Task brief: Duplicate the text of each record below word for word, line by line, and leave the pictures out of your answer.

Dataset entries:

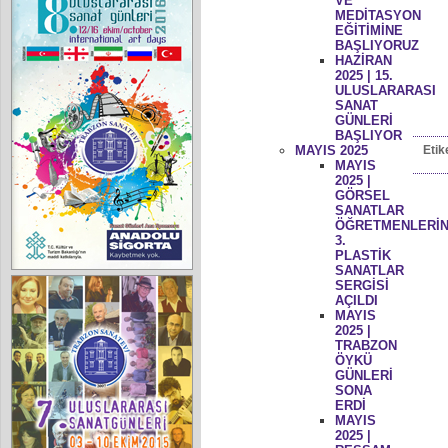
VE
MEDİTASYON
EĞİTİMİNE
BAŞLIYORUZ
HAZİRAN
2025 | 15.
ULUSLARARASI
SANAT
GÜNLERİ
BAŞLIYOR
MAYIS 2025
Etik
MAYIS
2025 |
GÖRSEL
SANATLAR
ÖĞRETMENLERİN
3.
PLASTİK
SANATLAR
SERGİSİ
AÇILDI
MAYIS
2025 |
TRABZON
ÖYKÜ
GÜNLERİ
SONA
ERDİ
MAYIS
2025 |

Written response:
VE
MEDİTASYON
EĞİTİMİNE
BAŞLIYORUZ
HAZİRAN
2025 | 15.
ULUSLARARASI
SANAT
GÜNLERİ
BAŞLIYOR
MAYIS 2025
Etik
MAYIS
2025 |
GÖRSEL
SANATLAR
ÖĞRETMENLERİN
3.
PLASTİK
SANATLAR
SERGİSİ
AÇILDI
MAYIS
2025 |
TRABZON
ÖYKÜ
GÜNLERİ
SONA
ERDİ
MAYIS
2025 |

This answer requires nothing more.